··· Dataset ···
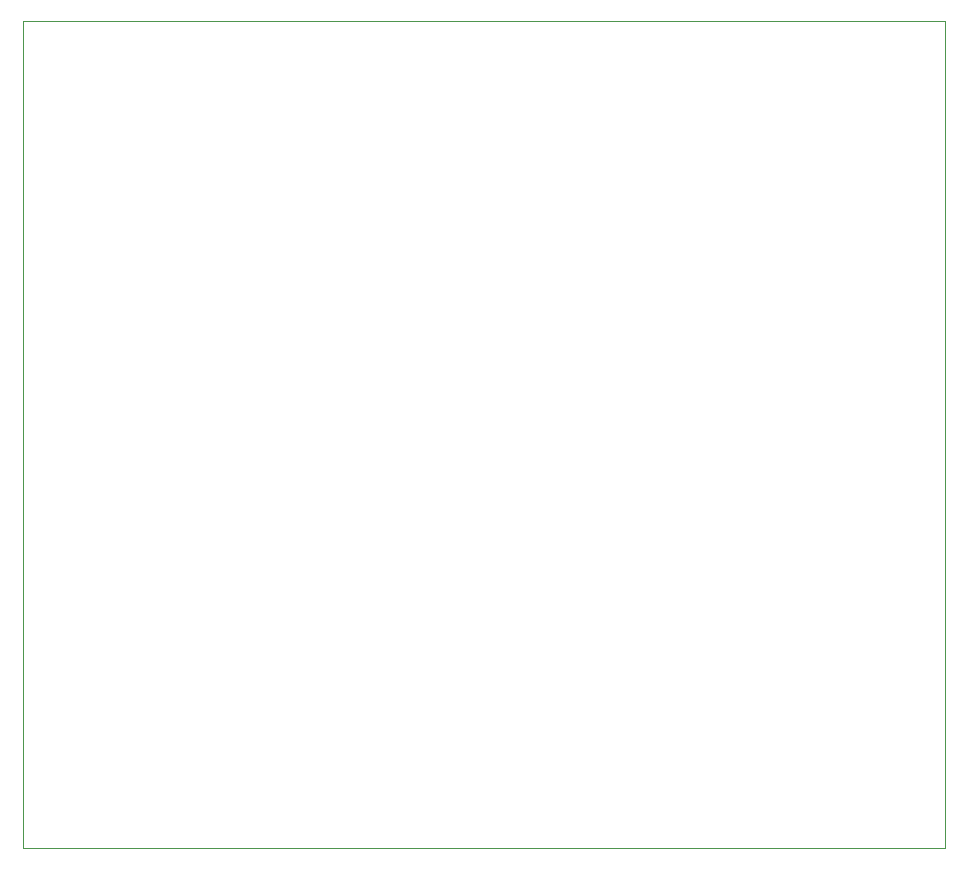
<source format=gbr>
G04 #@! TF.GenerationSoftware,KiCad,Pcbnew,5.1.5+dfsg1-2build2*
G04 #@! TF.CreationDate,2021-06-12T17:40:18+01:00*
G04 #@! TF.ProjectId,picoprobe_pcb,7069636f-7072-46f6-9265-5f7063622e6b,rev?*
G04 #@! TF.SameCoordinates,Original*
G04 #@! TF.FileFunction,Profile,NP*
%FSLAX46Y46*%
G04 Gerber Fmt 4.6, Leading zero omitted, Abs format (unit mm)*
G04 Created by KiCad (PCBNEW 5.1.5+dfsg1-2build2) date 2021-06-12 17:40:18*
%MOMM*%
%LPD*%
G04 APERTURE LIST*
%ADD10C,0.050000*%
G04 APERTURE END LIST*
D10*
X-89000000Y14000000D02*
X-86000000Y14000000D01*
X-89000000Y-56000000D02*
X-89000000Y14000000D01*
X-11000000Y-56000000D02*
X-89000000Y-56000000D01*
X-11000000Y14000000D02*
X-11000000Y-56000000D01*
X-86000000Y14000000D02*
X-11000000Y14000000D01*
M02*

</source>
···
··· Dataset ···
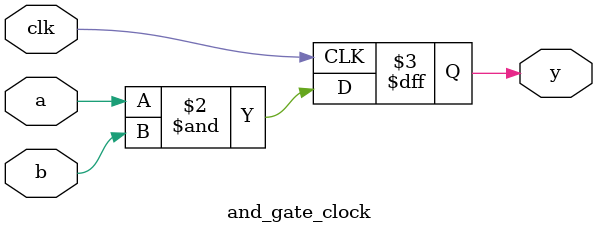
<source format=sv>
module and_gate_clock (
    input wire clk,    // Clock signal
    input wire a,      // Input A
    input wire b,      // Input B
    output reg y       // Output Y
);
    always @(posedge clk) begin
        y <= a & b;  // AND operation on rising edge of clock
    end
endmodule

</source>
···
◆ What is expected: Copy out every line above where "source" is present.

◆ Solution:
<source format=gbr>
</source>
<source format=sv>
</source>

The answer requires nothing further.